Information supplied ▸
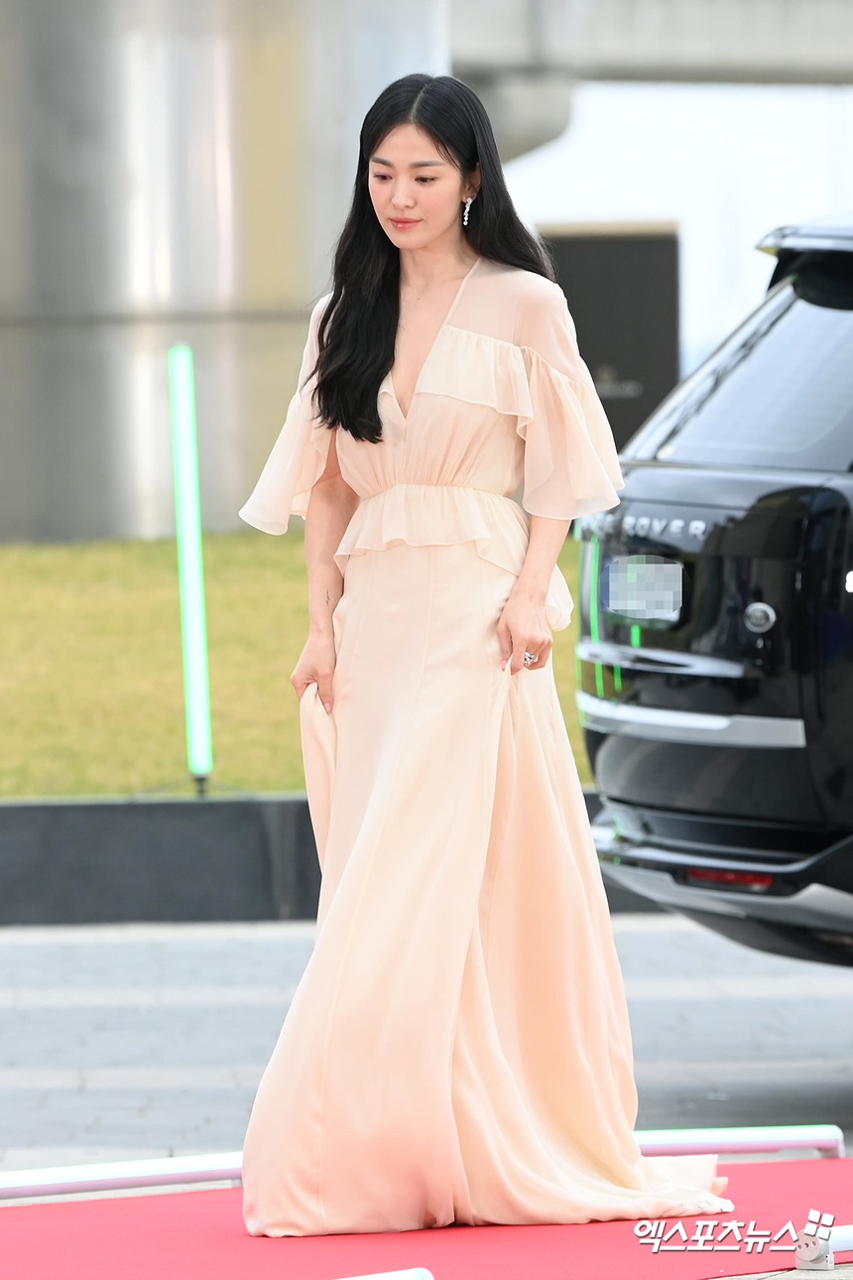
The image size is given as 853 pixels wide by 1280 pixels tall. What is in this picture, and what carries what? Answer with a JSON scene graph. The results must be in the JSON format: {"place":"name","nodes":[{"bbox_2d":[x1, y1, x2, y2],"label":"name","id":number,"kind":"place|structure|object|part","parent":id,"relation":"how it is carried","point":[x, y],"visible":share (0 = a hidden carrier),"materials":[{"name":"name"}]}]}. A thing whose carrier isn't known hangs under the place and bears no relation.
{"place":"outdoors","nodes":[
{"label":"outdoors","id":0,"kind":"place"},
{"bbox_2d":[0,1152,247,1201],"label":"bar","id":1,"kind":"object","parent":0,"point":[51,1186],"visible":0.81,"materials":[{"name":"metal"}]},
{"bbox_2d":[0,0,449,542],"label":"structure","id":2,"kind":"structure","parent":0,"point":[72,504],"materials":[{"name":"grey metal"}]},
{"bbox_2d":[0,525,592,798],"label":"lawn","id":3,"kind":"structure","parent":0,"point":[282,575],"materials":[{"name":"green plant"}]},
{"bbox_2d":[167,343,214,796],"label":"light tube","id":4,"kind":"object","parent":3,"relation":"on","point":[197,667],"visible":0.99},
{"bbox_2d":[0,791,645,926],"label":"low wall","id":5,"kind":"structure","parent":0,"point":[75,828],"materials":[{"name":"grey concrete"}]},
{"bbox_2d":[0,914,852,1185],"label":"pavement","id":6,"kind":"structure","parent":0,"point":[839,1003],"materials":[{"name":"grey"}]},
{"bbox_2d":[580,211,852,963],"label":"black car","id":7,"kind":"object","parent":6,"relation":"on","point":[734,487],"visible":0.98,"materials":[{"name":"metal"}]},
{"bbox_2d":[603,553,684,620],"label":"license plate","id":8,"kind":"object","parent":7,"relation":"attached to","point":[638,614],"visible":0.98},
{"label":"badge","id":9,"kind":"part","parent":7,"relation":"part of","materials":[{"name":"silver metal"}]},
{"label":"bumper","id":10,"kind":"part","parent":7,"relation":"part of","materials":[{"name":"silver metal"}]},
{"label":"window","id":11,"kind":"part","parent":7,"relation":"part of","materials":[{"name":"black glass"}]},
{"bbox_2d":[633,1124,846,1160],"label":"bar","id":12,"kind":"object","parent":6,"relation":"on","point":[752,1138],"visible":0.59,"materials":[{"name":"metal"}]},
{"bbox_2d":[0,1155,852,1279],"label":"red carpet","id":13,"kind":"structure","parent":0,"point":[587,1230],"materials":[{"name":"red carpet"}]},
{"bbox_2d":[334,1266,434,1279],"label":"bar","id":14,"kind":"object","parent":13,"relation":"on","point":[414,1278],"visible":0.99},
{"bbox_2d":[234,72,729,1237],"label":"woman","id":15,"kind":"object","parent":13,"relation":"on","point":[369,381],"visible":0.96},
{"bbox_2d":[795,1222,852,1269],"label":"bar","id":16,"kind":"object","parent":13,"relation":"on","point":[849,1240],"visible":0.88,"materials":[{"name":"white"}]},
{"bbox_2d":[536,221,681,453],"label":"sign board","id":17,"kind":"object","parent":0,"point":[630,304],"visible":0.53,"materials":[{"name":"black"}]},
{"bbox_2d":[448,0,852,159],"label":"bridge","id":18,"kind":"structure","parent":0,"point":[675,3],"materials":[{"name":"grey concrete"}]},
{"bbox_2d":[494,80,852,374],"label":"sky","id":19,"kind":"structure","parent":0,"point":[633,203],"materials":[{"name":"white"}]}
]}

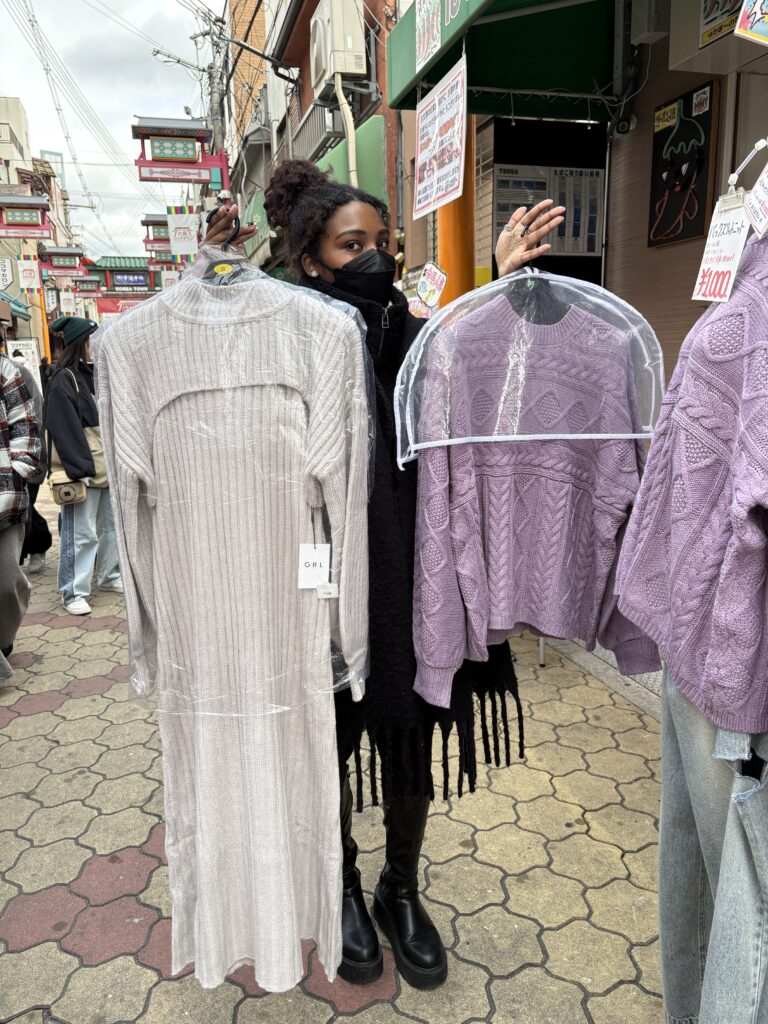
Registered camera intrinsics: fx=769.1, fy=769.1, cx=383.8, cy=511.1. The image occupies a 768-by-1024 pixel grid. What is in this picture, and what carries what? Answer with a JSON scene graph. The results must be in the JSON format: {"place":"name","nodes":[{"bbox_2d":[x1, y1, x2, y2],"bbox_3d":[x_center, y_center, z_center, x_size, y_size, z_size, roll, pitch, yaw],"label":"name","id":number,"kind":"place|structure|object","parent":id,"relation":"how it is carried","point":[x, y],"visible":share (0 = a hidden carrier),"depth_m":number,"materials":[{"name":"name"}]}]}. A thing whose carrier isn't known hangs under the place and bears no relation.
{"place":"outdoors","nodes":[
{"label":"outdoors","id":0,"kind":"place"},
{"bbox_2d":[0,97,71,371],"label":"building","id":1,"kind":"structure","parent":0,"point":[39,313],"depth_m":28.31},
{"bbox_2d":[0,257,14,289],"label":"sign","id":2,"kind":"object","parent":1,"relation":"attached to","point":[7,272],"visible":0.98,"depth_m":18.19,"materials":[{"name":"white"}]},
{"bbox_2d":[0,194,49,239],"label":"hanging sign","id":3,"kind":"object","parent":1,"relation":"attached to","point":[24,224],"visible":0.98,"depth_m":14.40,"materials":[{"name":"red"}]},
{"bbox_2d":[17,258,40,290],"bbox_3d":[-7.274,-4.879,15.750,0.548,0.683,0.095,-4,13,-13],"label":"hanging sign","id":4,"kind":"object","parent":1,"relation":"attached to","point":[26,278],"visible":0.98,"depth_m":15.73,"materials":[{"name":"white fabric"}]},
{"bbox_2d":[38,244,88,276],"bbox_3d":[-7.420,-5.770,17.677,1.390,0.744,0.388,-4,13,-13],"label":"hanging sign","id":5,"kind":"object","parent":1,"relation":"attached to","point":[49,254],"visible":0.95,"depth_m":17.57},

Task brief ▸
Each record above is to be copied exactly. Drop the pictures.

Written reply ▸
The image size is given as 853 pixels wide by 1280 pixels tall. What is in this picture, and what carries what? Answer with a JSON scene graph. The results must be in the JSON format: {"place":"name","nodes":[{"bbox_2d":[x1, y1, x2, y2],"label":"name","id":number,"kind":"place|structure|object|part","parent":id,"relation":"how it is carried","point":[x, y],"visible":share (0 = a hidden carrier),"materials":[{"name":"name"}]}]}. A thing whose carrier isn't known hangs under the place and bears no relation.
{"place":"outdoors","nodes":[
{"label":"outdoors","id":0,"kind":"place"},
{"bbox_2d":[0,1152,247,1201],"label":"bar","id":1,"kind":"object","parent":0,"point":[51,1186],"visible":0.81,"materials":[{"name":"metal"}]},
{"bbox_2d":[0,0,449,542],"label":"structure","id":2,"kind":"structure","parent":0,"point":[72,504],"materials":[{"name":"grey metal"}]},
{"bbox_2d":[0,525,592,798],"label":"lawn","id":3,"kind":"structure","parent":0,"point":[282,575],"materials":[{"name":"green plant"}]},
{"bbox_2d":[167,343,214,796],"label":"light tube","id":4,"kind":"object","parent":3,"relation":"on","point":[197,667],"visible":0.99},
{"bbox_2d":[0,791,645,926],"label":"low wall","id":5,"kind":"structure","parent":0,"point":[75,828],"materials":[{"name":"grey concrete"}]},
{"bbox_2d":[0,914,852,1185],"label":"pavement","id":6,"kind":"structure","parent":0,"point":[839,1003],"materials":[{"name":"grey"}]},
{"bbox_2d":[580,211,852,963],"label":"black car","id":7,"kind":"object","parent":6,"relation":"on","point":[734,487],"visible":0.98,"materials":[{"name":"metal"}]},
{"bbox_2d":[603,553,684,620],"label":"license plate","id":8,"kind":"object","parent":7,"relation":"attached to","point":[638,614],"visible":0.98},
{"label":"badge","id":9,"kind":"part","parent":7,"relation":"part of","materials":[{"name":"silver metal"}]},
{"label":"bumper","id":10,"kind":"part","parent":7,"relation":"part of","materials":[{"name":"silver metal"}]},
{"label":"window","id":11,"kind":"part","parent":7,"relation":"part of","materials":[{"name":"black glass"}]},
{"bbox_2d":[633,1124,846,1160],"label":"bar","id":12,"kind":"object","parent":6,"relation":"on","point":[752,1138],"visible":0.59,"materials":[{"name":"metal"}]},
{"bbox_2d":[0,1155,852,1279],"label":"red carpet","id":13,"kind":"structure","parent":0,"point":[587,1230],"materials":[{"name":"red carpet"}]},
{"bbox_2d":[334,1266,434,1279],"label":"bar","id":14,"kind":"object","parent":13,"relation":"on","point":[414,1278],"visible":0.99},
{"bbox_2d":[234,72,729,1237],"label":"woman","id":15,"kind":"object","parent":13,"relation":"on","point":[369,381],"visible":0.96},
{"bbox_2d":[795,1222,852,1269],"label":"bar","id":16,"kind":"object","parent":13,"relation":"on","point":[849,1240],"visible":0.88,"materials":[{"name":"white"}]},
{"bbox_2d":[536,221,681,453],"label":"sign board","id":17,"kind":"object","parent":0,"point":[630,304],"visible":0.53,"materials":[{"name":"black"}]},
{"bbox_2d":[448,0,852,159],"label":"bridge","id":18,"kind":"structure","parent":0,"point":[675,3],"materials":[{"name":"grey concrete"}]},
{"bbox_2d":[494,80,852,374],"label":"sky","id":19,"kind":"structure","parent":0,"point":[633,203],"materials":[{"name":"white"}]}
]}

Registered camera intrinsics: fx=769.1, fy=769.1, cx=383.8, cy=511.1. The image occupies a 768-by-1024 pixel grid. What is in this picture, and what carries what? Answer with a JSON scene graph. The results must be in the JSON format: {"place":"name","nodes":[{"bbox_2d":[x1, y1, x2, y2],"bbox_3d":[x_center, y_center, z_center, x_size, y_size, z_size, roll, pitch, yaw],"label":"name","id":number,"kind":"place|structure|object","parent":id,"relation":"how it is carried","point":[x, y],"visible":share (0 = a hidden carrier),"depth_m":number,"materials":[{"name":"name"}]}]}. A thing whose carrier isn't known hangs under the place and bears no relation.
{"place":"outdoors","nodes":[
{"label":"outdoors","id":0,"kind":"place"},
{"bbox_2d":[0,97,71,371],"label":"building","id":1,"kind":"structure","parent":0,"point":[39,313],"depth_m":28.31},
{"bbox_2d":[0,257,14,289],"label":"sign","id":2,"kind":"object","parent":1,"relation":"attached to","point":[7,272],"visible":0.98,"depth_m":18.19,"materials":[{"name":"white"}]},
{"bbox_2d":[0,194,49,239],"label":"hanging sign","id":3,"kind":"object","parent":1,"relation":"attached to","point":[24,224],"visible":0.98,"depth_m":14.40,"materials":[{"name":"red"}]},
{"bbox_2d":[17,258,40,290],"bbox_3d":[-7.274,-4.879,15.750,0.548,0.683,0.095,-4,13,-13],"label":"hanging sign","id":4,"kind":"object","parent":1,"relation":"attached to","point":[26,278],"visible":0.98,"depth_m":15.73,"materials":[{"name":"white fabric"}]},
{"bbox_2d":[38,244,88,276],"bbox_3d":[-7.420,-5.770,17.677,1.390,0.744,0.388,-4,13,-13],"label":"hanging sign","id":5,"kind":"object","parent":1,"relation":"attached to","point":[49,254],"visible":0.95,"depth_m":17.57},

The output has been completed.